De Britannia, j’ai ramené Gratius, mon aide de camp.

Un fils de paysan, comme moi. Un bon gars à qui j’ai proposé d’entrer à mon service pour raccourcir son séjour dans l’enfer de Britannia. Il a accepté immédiatement, et avec reconnaissance.

Officiellement, il est mon serviteur. En réalité, c’est un ami et même un frère: nous parlons beaucoup de Rome, de l’armée... Nous discutons de questions qu’il vaudrait mieux ne pas mentionner plus haut dans la hiérarchie.

Bref, je me suis retrouvé centurion, flanqué de Gratius, stationné à Capernaüm avec ma troupe.

* * *

Oh, le contraste entre la Palestine et Britannia est total: ce n’est pas pour rien que l’Écriture parle de ce lieu comme d’une terre où coulent le lait et le miel.

Déjà, le soleil brille la grande majorité de l’année et sa chaleur réchauffe nos corps et nos coeurs. Les pluies, tièdes, ne tombent que ce qu’il est nécessaire pour fertiliser le sol.

Les collines autour de Capernaüm sont verdoyantes, couvertes de vignes, d’oliviers au feuillage argenté ou de pâtures pour le bétail. Au centre, le bleu profond du Lac de Galilée scintille comme un joyau dans son écrin.
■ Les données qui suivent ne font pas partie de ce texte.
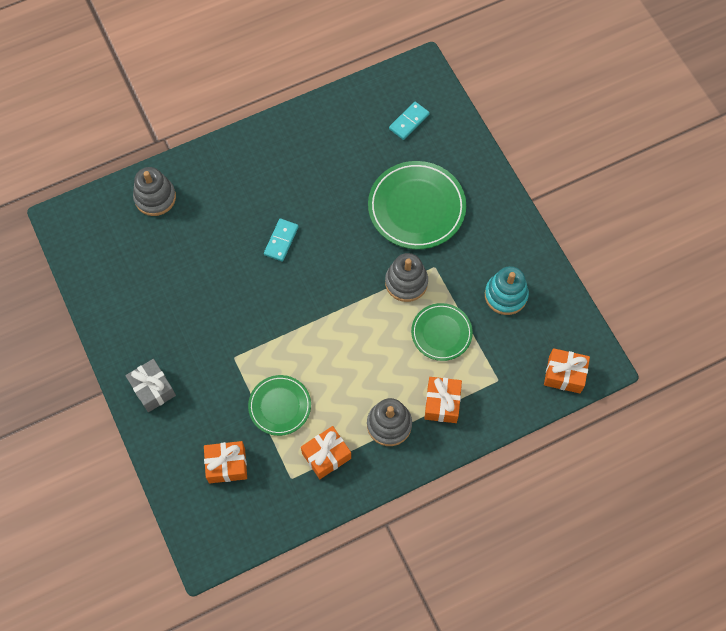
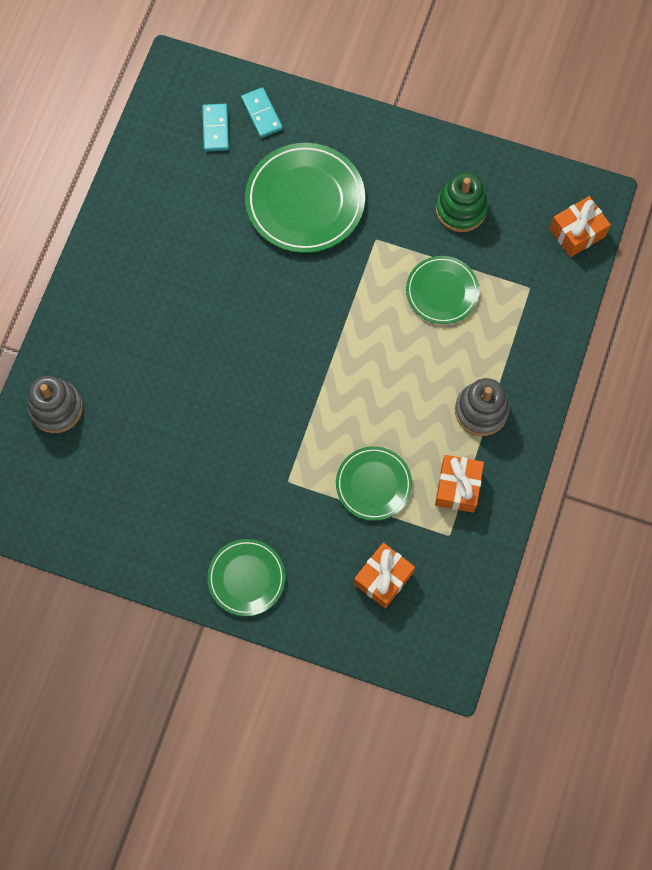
camera: 45 degrees left, 5 degrees up
grey gift [125,359,176,412] -> green plate [207,539,285,616]
turquoise domino [264,219,299,262] -> turquoise domino moved to [241,87,283,138]
grey stacking toy [385,253,428,302] -> none
orange gift [424,377,462,423] -> none
turquoise stacking toy [485,266,529,315] -> green stacking toy [436,172,488,232]

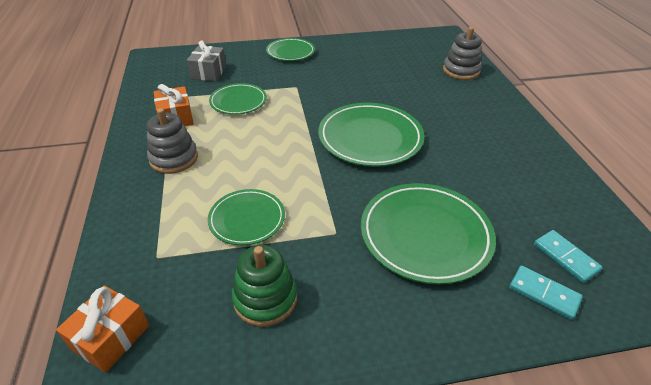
camera: 150 degrees right, 30 degrees down
orange gift [354,543,415,608] -> grey gift [187,40,226,81]
none -> green plate [318,103,425,167]

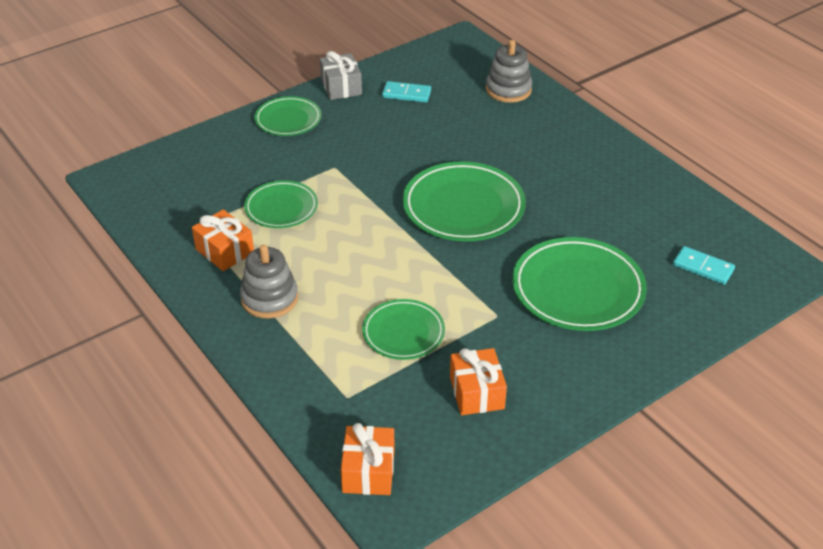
camera: 25 degrees left, 0 degrees up
grey gift [187,40,226,81] -> grey gift moved to [320,51,362,100]
green stacking toy [232,245,297,327] -> orange gift [450,348,507,415]
turquoise domino [509,266,583,320] -> turquoise domino moved to [382,81,431,102]

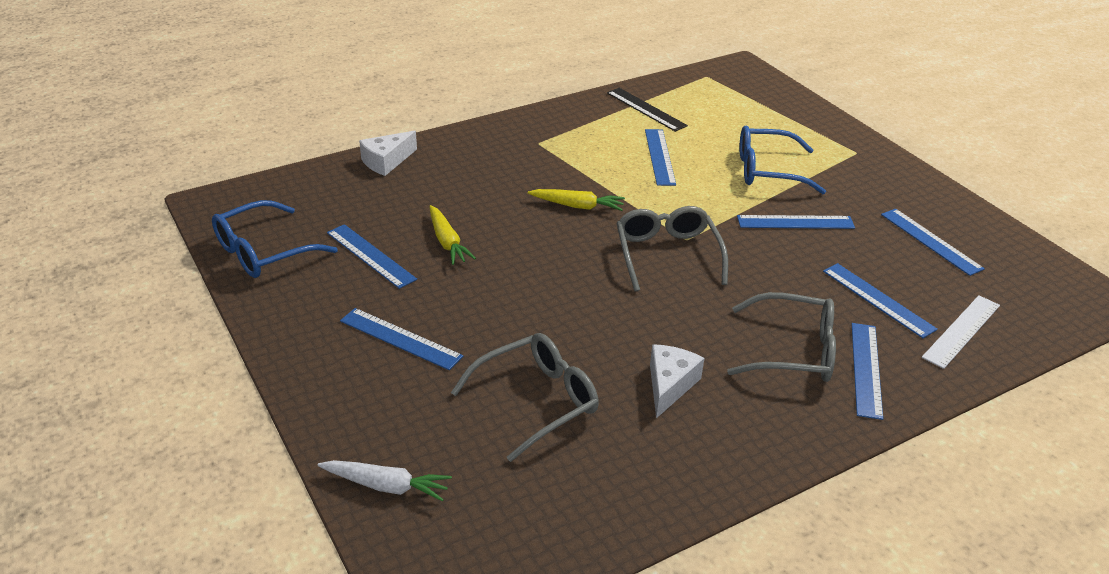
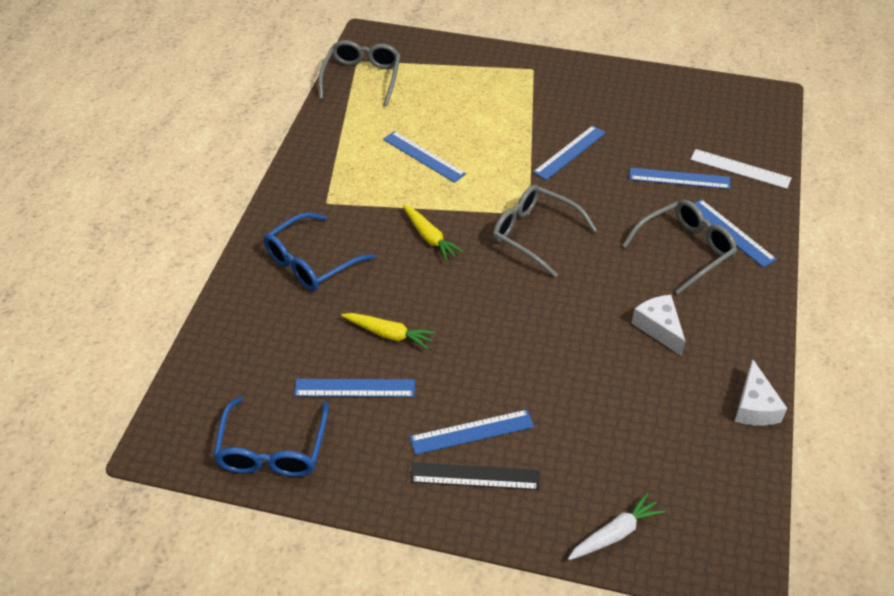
camera: 45 degrees left, 10 degrees up
white cheese [359,131,417,176] -> white cheese moved to [735,359,787,426]
grey glasses [451,333,599,462] -> grey glasses moved to [318,40,401,106]
yellow carrot [528,189,625,211] -> yellow carrot turned 90 degrees clockwise [403,204,464,261]
black ruler [607,88,688,132] -> black ruler moved to [411,463,539,490]
blue glasses [739,126,826,194] -> blue glasses moved to [264,213,375,291]
blue ruler [881,209,985,276] -> none
white ruler [922,295,1000,369] -> white ruler turned 60 degrees counterclockwise [690,149,791,189]

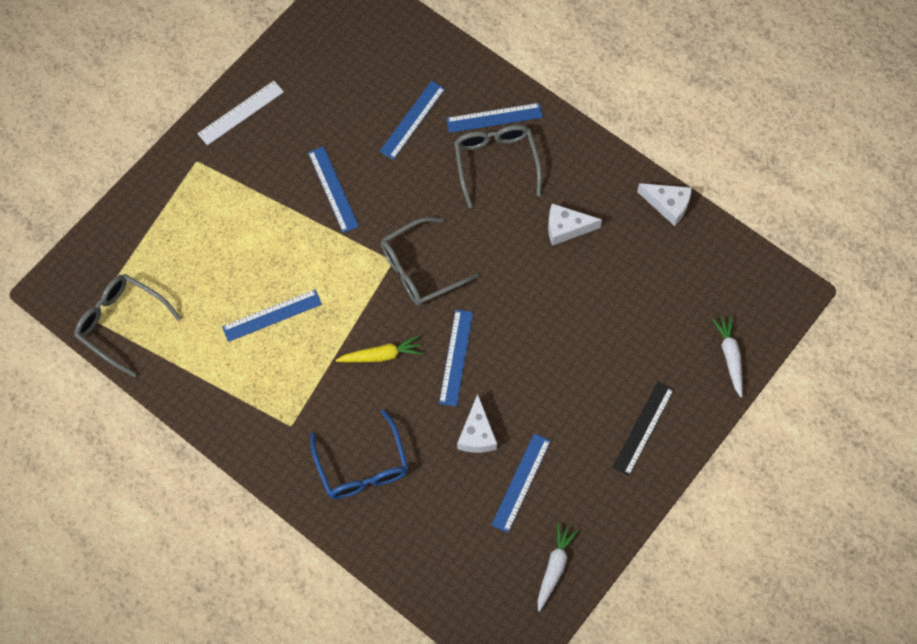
camera: 65 degrees left, 20 degrees up
blue glasses [213,396,328,477] -> white carrot [538,523,578,612]
yellow carrot [341,313,436,349] -> white cheese [457,394,497,453]
blue ruler [410,410,534,455] -> blue ruler moved to [439,310,473,406]
white ruler [690,149,791,189] -> white ruler moved to [197,81,284,145]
Les barques sillonnent le lac, leurs voiles claquent au vent et répondent à la blancheur éclatante des maisons éparpillés sur les rives.

Tout cela dégage une atmosphère douce, sereine, paisible... Il y a comme un avant-goût de ce shalom, de cette paix et de cette harmonie universelle à laquelle vous aspirez.

Croyez-moi, après l’enfer de Britannia, être assigné en Palestine, c’est un vrai cadeau.

Oh, je suis bien conscient que, sous son apparence paisible, le Lac peut subire des tempêtes aussi soudaines que violentes... et je sais bien que, sous votre apparence paisible se cache aussi une soif de liberté, un désir de révolte, une envie brûlante de vous débarrasser du joug que nous, Romains, imposons à Israël.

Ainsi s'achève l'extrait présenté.